START DATASET ENTRIES

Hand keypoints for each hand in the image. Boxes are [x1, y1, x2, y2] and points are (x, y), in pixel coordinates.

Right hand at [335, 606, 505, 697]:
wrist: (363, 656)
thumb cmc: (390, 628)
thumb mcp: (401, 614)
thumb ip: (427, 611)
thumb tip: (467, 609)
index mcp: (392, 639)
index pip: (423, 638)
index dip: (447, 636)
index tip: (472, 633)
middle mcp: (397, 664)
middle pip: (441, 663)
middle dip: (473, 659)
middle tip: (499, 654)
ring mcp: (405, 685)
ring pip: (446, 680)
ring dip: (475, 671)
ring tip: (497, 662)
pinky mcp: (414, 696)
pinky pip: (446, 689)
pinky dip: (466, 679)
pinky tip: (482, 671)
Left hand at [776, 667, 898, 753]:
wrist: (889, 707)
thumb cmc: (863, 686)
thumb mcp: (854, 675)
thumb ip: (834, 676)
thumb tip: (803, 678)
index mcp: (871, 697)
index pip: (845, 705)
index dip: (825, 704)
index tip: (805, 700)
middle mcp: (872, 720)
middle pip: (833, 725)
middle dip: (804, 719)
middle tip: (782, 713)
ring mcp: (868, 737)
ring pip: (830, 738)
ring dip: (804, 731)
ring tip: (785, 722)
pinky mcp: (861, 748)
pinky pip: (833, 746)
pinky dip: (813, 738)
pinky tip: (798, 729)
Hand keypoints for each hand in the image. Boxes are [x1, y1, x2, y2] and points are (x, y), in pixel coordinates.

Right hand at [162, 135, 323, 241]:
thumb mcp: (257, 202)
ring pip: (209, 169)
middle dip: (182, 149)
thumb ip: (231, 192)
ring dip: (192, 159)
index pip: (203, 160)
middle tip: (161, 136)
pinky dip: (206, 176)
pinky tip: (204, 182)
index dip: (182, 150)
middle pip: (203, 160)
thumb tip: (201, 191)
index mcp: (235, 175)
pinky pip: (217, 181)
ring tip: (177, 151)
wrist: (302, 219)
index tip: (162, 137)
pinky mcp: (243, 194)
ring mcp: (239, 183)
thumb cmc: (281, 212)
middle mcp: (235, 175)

END DATASET ENTRIES

_EXERCISE_
Output the entire set of records exactly as shown.

_PROBLEM SOLUTION_
Hand keypoints for each hand in the image. Boxes are [x1, y1, x2, y2] and points are (x, y), in pixel coordinates.

Right hand at [335, 606, 505, 697]:
wrist: (363, 656)
thumb cmc: (390, 628)
thumb mcp: (401, 614)
thumb ip: (427, 611)
thumb tip: (467, 609)
index mcp: (392, 639)
index pip: (423, 638)
index dip: (447, 636)
index tip: (472, 633)
middle mcp: (397, 664)
middle pip: (441, 663)
middle dip: (473, 659)
middle tip: (499, 654)
ring mcp: (405, 685)
ring pip: (446, 680)
ring dip: (475, 671)
ring tip: (497, 662)
pinky mcp: (414, 696)
pinky pip: (446, 689)
pinky dip: (466, 679)
pinky tip: (482, 671)
Left hand at [776, 667, 898, 753]:
wrist: (889, 707)
thumb cmc: (863, 686)
thumb mcp: (854, 675)
thumb ip: (834, 676)
thumb tip: (803, 678)
index mcp: (871, 697)
index pip: (845, 705)
index dip: (825, 704)
index tip: (805, 700)
middle mcp: (872, 720)
middle pip: (833, 725)
middle dip: (804, 719)
middle tip: (782, 713)
ring mcp: (868, 737)
ring pip: (830, 738)
ring dip: (804, 731)
ring tip: (785, 722)
pinky mcp: (861, 748)
pinky pip: (833, 746)
pinky dip: (813, 738)
pinky tip: (798, 729)
Hand keypoints for each hand in the image. Boxes are [x1, y1, x2, y2] and points are (x, y), in pixel coordinates.

Right hand at [162, 135, 323, 241]:
thumb mcp: (257, 202)
ring pip: (209, 169)
middle dip: (182, 149)
thumb ip: (231, 192)
ring dip: (192, 159)
index pip: (203, 160)
middle tip: (161, 136)
pinky dip: (206, 176)
pinky tip: (204, 182)
index dip: (182, 150)
middle pip: (203, 160)
thumb tip: (201, 191)
index mcp: (235, 175)
pinky pip: (217, 181)
ring tip: (177, 151)
wrist: (302, 219)
index tip: (162, 137)
pinky mcp: (243, 194)
ring mcp: (239, 183)
thumb cmc: (281, 212)
middle mcp: (235, 175)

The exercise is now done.